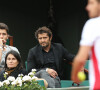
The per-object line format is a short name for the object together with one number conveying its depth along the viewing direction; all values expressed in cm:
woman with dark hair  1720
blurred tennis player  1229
==
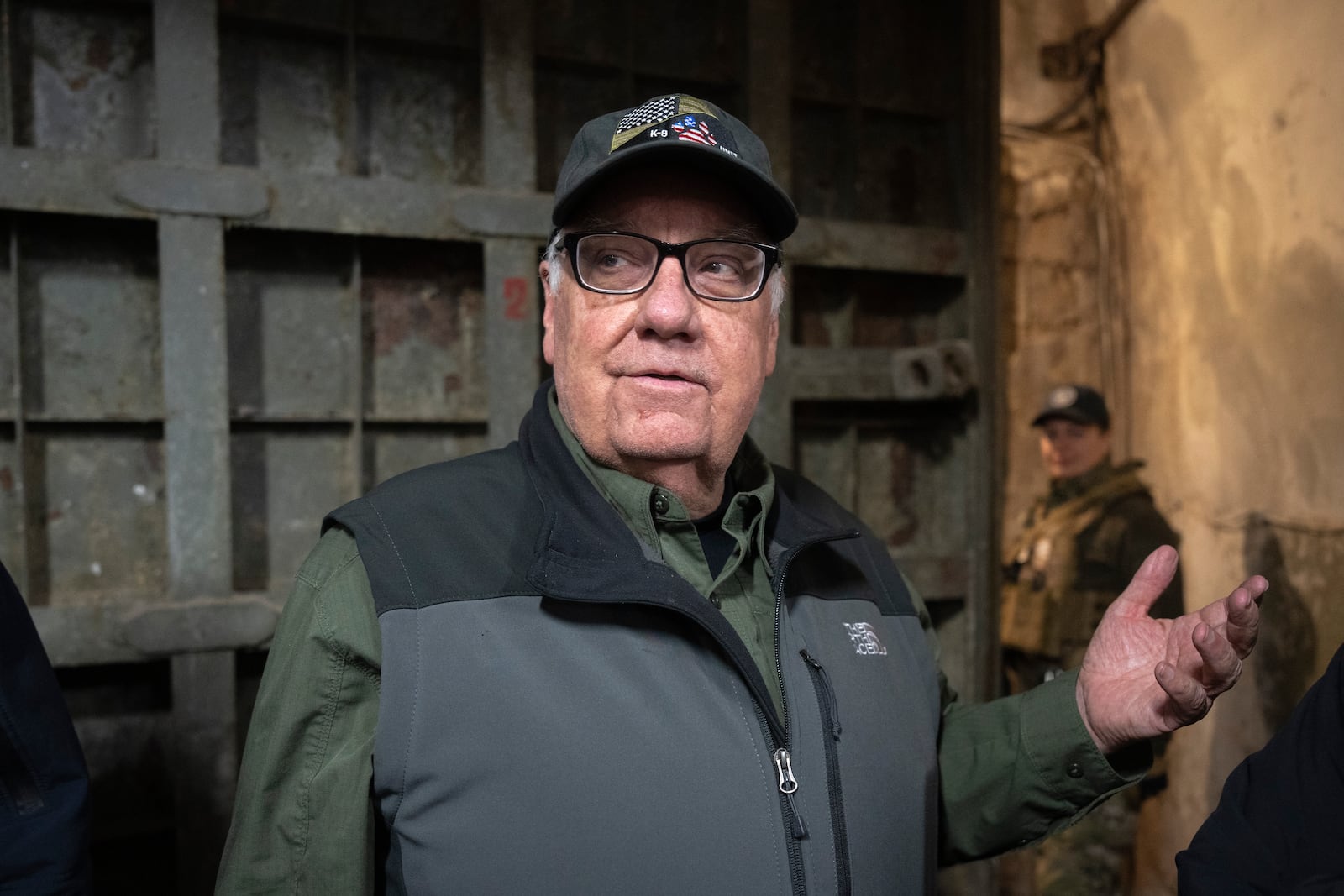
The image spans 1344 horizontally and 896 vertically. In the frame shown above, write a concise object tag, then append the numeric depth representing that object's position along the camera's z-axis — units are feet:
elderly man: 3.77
==
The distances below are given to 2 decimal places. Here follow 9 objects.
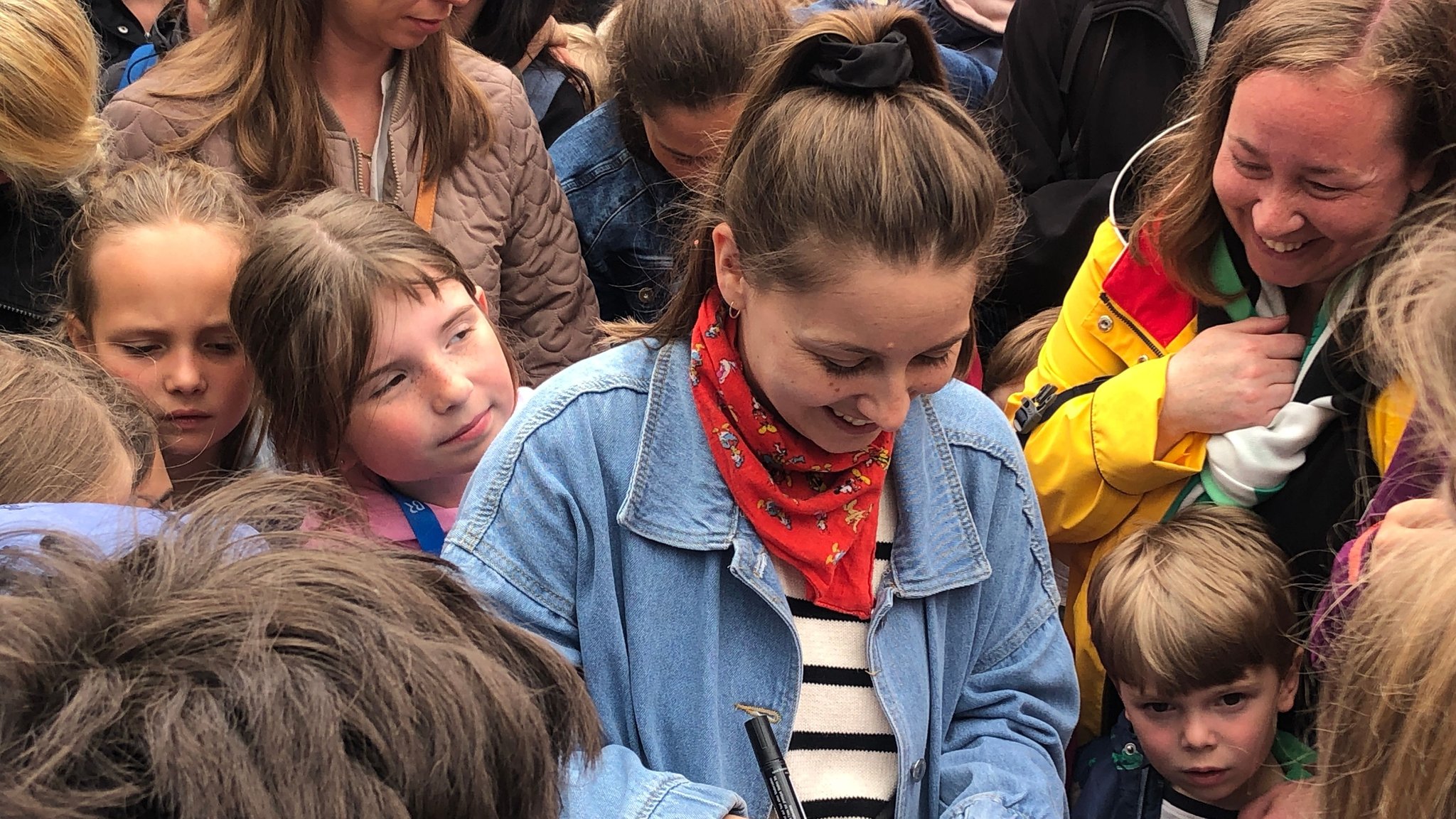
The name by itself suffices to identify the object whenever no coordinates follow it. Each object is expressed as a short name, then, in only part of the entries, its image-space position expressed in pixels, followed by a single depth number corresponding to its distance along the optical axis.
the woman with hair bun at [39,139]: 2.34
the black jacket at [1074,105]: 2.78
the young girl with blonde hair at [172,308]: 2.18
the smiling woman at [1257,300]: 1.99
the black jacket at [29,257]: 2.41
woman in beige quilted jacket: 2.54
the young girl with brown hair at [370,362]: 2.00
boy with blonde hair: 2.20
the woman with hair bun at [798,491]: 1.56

**Work required**
Check the records above and copy each line that has the string "image".

**Task answer**
The image spans 1344 horizontally and 896 vertically. In the frame shown above, write a concise object tag, then append the numeric depth representing that object's position along the camera's z-axis — units are feet:
The name by itself suffices to identify the object whenever no coordinates follow it. Each object is expressed as a short name, then, in only part of the entries, its image-space position expressed in pixels, followed by a single depth number corresponding to its distance along the optical axis.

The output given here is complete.